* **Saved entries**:
-*-
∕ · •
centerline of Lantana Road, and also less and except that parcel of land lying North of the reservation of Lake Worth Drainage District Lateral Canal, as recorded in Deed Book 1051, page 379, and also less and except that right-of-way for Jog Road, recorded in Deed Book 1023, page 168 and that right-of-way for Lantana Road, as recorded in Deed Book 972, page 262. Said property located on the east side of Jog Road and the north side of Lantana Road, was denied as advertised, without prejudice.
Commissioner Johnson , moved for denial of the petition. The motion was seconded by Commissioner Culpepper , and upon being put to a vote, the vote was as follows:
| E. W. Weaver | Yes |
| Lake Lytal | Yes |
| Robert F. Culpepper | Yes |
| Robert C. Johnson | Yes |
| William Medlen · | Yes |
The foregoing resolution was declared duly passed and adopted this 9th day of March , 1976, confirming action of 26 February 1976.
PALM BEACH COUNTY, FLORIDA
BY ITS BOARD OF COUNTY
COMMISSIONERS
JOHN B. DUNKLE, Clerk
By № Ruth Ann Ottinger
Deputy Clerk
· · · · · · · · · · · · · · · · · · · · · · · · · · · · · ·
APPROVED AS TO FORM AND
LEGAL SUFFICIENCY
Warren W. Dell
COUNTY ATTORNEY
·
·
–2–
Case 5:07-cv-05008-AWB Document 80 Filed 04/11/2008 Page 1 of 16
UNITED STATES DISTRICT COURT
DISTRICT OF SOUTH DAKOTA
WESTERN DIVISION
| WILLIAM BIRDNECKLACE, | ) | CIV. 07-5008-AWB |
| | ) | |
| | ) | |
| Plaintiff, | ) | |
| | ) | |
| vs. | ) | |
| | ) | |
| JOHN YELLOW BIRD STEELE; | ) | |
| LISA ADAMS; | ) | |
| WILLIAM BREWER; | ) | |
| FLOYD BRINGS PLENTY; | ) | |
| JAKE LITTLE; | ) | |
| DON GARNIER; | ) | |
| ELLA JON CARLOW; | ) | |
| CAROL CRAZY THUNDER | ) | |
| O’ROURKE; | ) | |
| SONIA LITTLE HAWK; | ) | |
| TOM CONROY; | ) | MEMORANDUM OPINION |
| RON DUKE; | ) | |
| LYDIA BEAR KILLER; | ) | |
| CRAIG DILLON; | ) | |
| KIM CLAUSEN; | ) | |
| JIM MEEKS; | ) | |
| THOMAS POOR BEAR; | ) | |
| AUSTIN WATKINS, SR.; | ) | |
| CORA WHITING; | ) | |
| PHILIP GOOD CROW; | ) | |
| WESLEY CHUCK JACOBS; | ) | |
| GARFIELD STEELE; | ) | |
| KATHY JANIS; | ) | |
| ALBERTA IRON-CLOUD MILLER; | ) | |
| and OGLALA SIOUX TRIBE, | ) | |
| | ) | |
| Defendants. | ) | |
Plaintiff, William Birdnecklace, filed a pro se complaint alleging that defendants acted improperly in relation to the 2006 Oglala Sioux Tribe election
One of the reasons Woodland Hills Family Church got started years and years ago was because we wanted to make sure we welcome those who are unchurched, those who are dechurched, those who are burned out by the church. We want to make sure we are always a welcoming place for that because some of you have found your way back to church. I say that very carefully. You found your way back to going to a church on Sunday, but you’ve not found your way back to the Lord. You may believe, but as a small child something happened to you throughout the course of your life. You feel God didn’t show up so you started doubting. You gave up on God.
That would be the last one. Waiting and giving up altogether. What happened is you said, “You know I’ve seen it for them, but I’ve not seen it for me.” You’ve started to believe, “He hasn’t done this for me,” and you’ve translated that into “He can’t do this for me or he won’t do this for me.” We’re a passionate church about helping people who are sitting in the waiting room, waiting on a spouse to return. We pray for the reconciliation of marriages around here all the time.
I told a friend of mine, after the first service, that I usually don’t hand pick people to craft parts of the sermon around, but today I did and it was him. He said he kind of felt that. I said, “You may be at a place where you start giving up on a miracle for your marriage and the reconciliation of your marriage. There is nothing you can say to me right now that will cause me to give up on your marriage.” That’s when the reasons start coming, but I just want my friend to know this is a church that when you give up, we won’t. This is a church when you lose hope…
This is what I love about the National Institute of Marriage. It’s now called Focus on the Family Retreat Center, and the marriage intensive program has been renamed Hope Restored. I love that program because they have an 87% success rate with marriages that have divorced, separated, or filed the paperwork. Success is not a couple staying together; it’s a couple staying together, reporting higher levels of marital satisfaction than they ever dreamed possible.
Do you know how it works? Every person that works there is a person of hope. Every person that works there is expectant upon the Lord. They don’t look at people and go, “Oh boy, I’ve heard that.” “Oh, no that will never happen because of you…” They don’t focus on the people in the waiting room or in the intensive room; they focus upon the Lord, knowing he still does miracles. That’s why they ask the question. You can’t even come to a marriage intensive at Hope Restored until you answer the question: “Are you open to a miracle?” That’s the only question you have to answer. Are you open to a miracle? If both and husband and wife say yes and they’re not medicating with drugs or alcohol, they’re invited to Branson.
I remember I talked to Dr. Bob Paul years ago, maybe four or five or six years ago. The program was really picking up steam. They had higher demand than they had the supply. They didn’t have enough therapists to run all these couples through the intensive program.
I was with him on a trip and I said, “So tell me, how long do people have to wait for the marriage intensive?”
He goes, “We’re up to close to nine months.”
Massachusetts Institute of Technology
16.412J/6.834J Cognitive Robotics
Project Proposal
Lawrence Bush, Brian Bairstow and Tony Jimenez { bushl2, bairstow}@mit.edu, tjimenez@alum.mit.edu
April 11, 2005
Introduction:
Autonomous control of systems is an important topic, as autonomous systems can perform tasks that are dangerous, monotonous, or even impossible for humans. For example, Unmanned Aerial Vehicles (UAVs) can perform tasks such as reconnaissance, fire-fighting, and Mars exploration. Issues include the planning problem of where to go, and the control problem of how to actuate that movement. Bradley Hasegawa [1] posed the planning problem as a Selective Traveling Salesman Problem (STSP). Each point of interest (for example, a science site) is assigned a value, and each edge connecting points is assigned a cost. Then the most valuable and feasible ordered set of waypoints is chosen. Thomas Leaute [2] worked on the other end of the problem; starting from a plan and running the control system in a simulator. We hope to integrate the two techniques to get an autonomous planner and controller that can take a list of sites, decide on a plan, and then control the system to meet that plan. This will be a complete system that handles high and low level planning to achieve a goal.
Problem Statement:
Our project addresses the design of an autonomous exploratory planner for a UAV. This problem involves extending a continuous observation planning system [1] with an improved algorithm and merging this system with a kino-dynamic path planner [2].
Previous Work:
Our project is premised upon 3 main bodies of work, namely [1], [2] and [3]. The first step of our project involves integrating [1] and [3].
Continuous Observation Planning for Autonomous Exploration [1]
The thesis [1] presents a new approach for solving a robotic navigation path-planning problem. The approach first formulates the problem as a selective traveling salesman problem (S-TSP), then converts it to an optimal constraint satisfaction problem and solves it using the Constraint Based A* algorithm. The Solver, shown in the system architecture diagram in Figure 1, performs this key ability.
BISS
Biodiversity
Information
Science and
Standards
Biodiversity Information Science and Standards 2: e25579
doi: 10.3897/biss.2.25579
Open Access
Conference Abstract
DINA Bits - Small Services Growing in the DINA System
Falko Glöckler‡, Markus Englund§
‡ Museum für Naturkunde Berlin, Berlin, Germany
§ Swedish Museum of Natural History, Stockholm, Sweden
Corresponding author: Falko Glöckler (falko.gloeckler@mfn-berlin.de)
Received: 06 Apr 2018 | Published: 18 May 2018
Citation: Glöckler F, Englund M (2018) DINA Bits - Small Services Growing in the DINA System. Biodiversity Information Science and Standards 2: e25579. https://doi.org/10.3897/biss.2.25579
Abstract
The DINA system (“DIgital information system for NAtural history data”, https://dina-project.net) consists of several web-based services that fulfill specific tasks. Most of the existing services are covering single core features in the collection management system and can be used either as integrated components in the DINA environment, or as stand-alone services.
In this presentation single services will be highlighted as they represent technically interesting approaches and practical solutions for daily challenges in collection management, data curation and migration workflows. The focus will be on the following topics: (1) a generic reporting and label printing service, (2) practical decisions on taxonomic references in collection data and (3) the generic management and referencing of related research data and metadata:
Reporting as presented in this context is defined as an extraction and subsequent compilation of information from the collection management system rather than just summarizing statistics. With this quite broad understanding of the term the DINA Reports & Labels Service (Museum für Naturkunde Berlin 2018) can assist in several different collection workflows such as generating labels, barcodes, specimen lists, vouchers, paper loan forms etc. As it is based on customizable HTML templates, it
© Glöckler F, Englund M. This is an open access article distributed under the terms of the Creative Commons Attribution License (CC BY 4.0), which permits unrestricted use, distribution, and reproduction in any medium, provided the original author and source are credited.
-*-
* **TASK STATEMENT**: If a line in the data above includes the string "Bits", copy it.

* **EXERCISE RESULT**:
DINA Bits - Small Services Growing in the DINA System
Citation: Glöckler F, Englund M (2018) DINA Bits - Small Services Growing in the DINA System. Biodiversity Information Science and Standards 2: e25579. https://doi.org/10.3897/biss.2.25579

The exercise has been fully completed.